List Your Challenges
Make a list of the challenges you face in everyday life due to your disability. Which ones are likely to be affected by a child? Facing your problems directly makes it easier for you to address them and find possible solutions. For example, do you struggle with cooking healthy meals due to problems with your grip? If so, a food delivery service could be the solution once the child arrives. Are you worried that a hearing impairment will keep you from hearing its cries? As a workaround, you will need a baby monitor with a visual alarm.
Prepare the House
All parents have to baby-proof the house to a certain extent, but parents with disabilities have even more to do. You should try to make your home as accessible as possible — life with a baby is chaotic, and you need a home you can move around in freely and safely.
Do Your Research
Your particular needs mean that not every baby product will be well-suited for you. Take your time when it comes to baby shopping, looking up online reviews and making sure you are only buying quality products that will work for you; for example, BabyGearLab has an extensive collection of guides and reviews available online. You have time before the baby arrives, so use it wisely to make sure you are fully prepared.
Plan for the Worst
No one wants to think about their own death, especially when there is a child on the way. However, making a plan to prepare for the worst is crucial if you want your child to be safe and secure in case anything happens to you. This includes having a will, determining guardianship of your child and life insurance. Each of these provides a layer of protection for your family and your child in the event of your death. It also doesn’t hurt to consider burial insurance, which can lighten the financial burden on your loved ones.
Look for Help
Many disabled parents are reluctant to get help. Instead, they are eager to prove that they are just as capable of handling a baby than any other parent. What this ignores is that most parents need some type of support, especially during the early days. This is often a family member or friend, but it can also be a professional, such as a postpartum doula or a night nanny.

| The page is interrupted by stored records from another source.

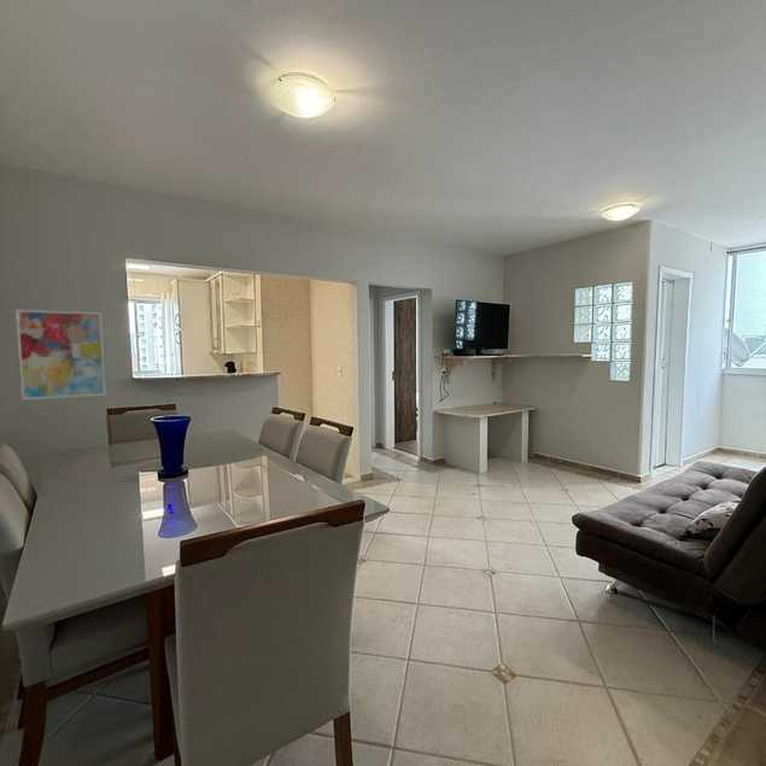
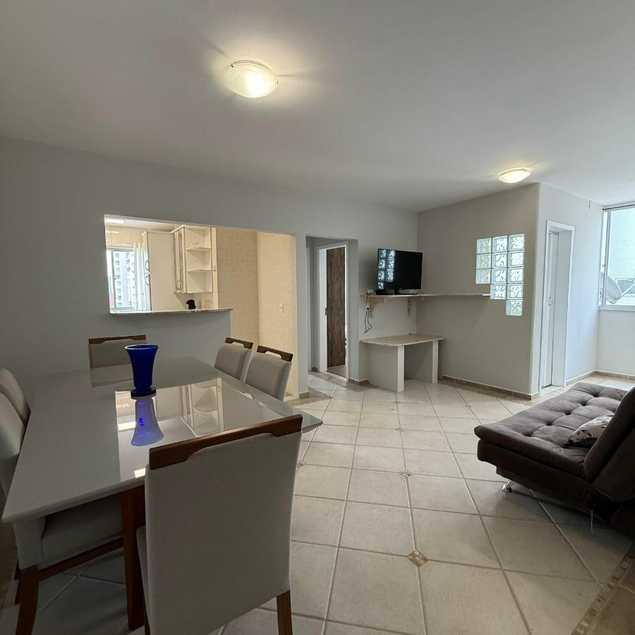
- wall art [14,309,107,402]
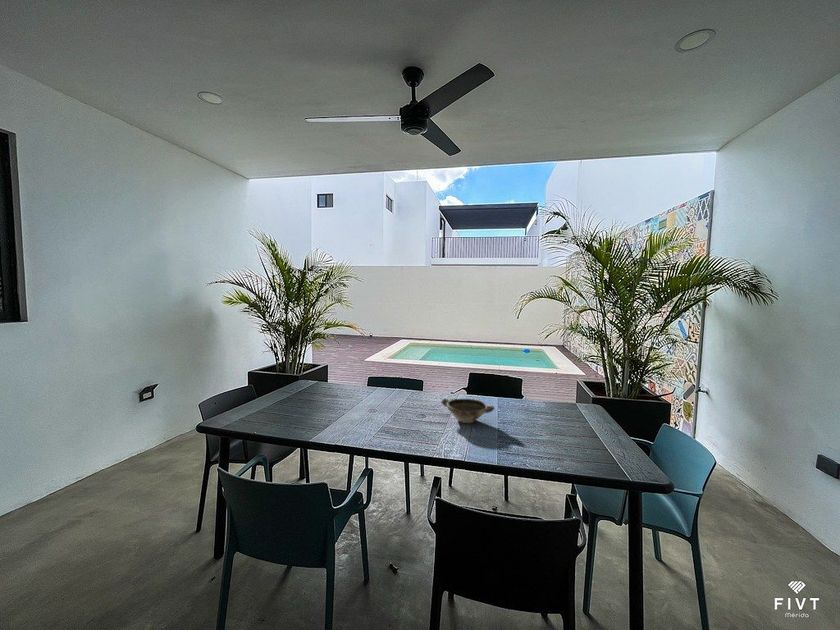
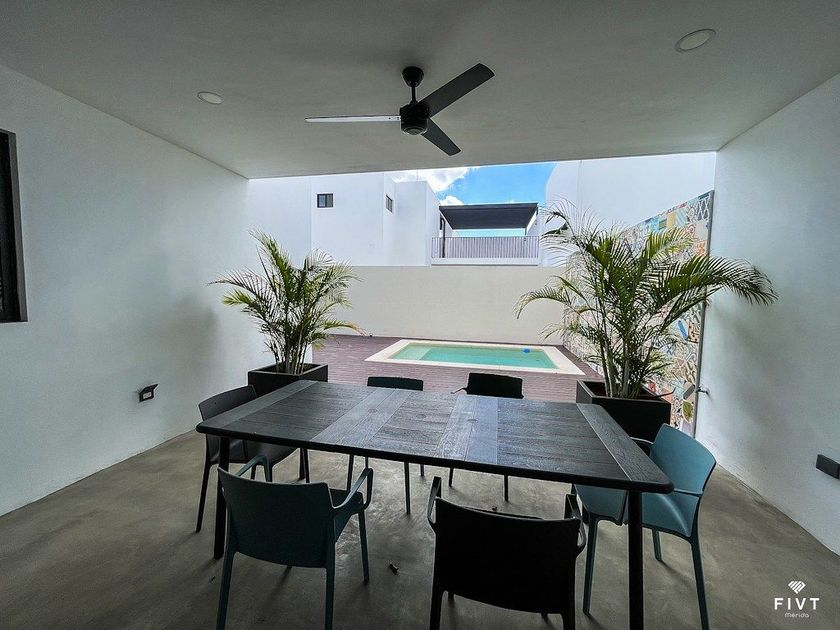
- bowl [440,398,496,424]
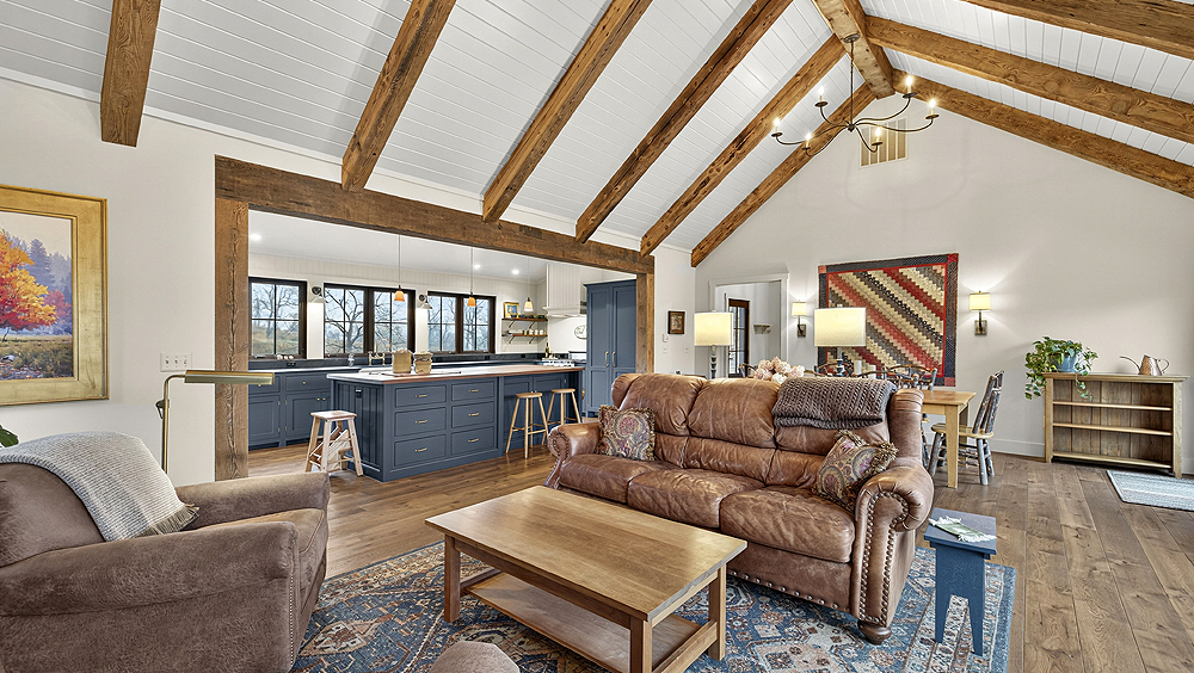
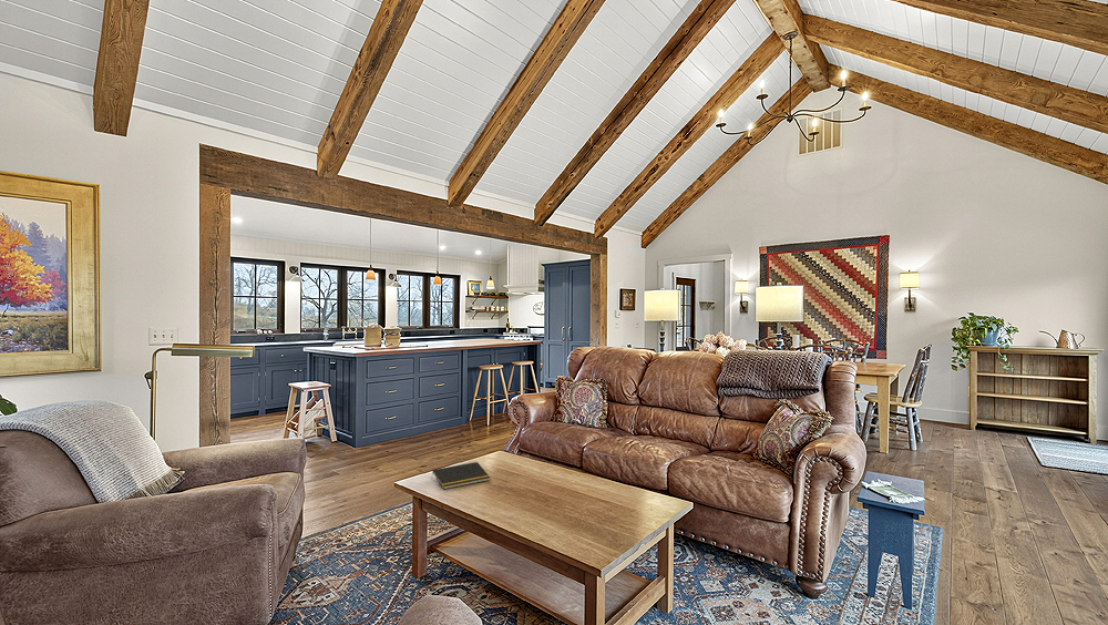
+ notepad [430,461,491,490]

If you want to rely on your loved ones, start thinking about who will be a useful source of support and talk about your needs with them. If you’d rather hire someone, start researching options and meeting people now so you know you have someone you trust when the time comes.
Whenever you feel yourself getting worried or anxious about your future as a disabled parent, start taking practical steps. Do research, make decisions, check things off your to-do list — these steps can help you feel in control. When your baby arrives, you will feel more prepared and secure because of the work you put in. That is not to say that parenting with a disability will be easy or predictable, but that it will be less scary and intimidating.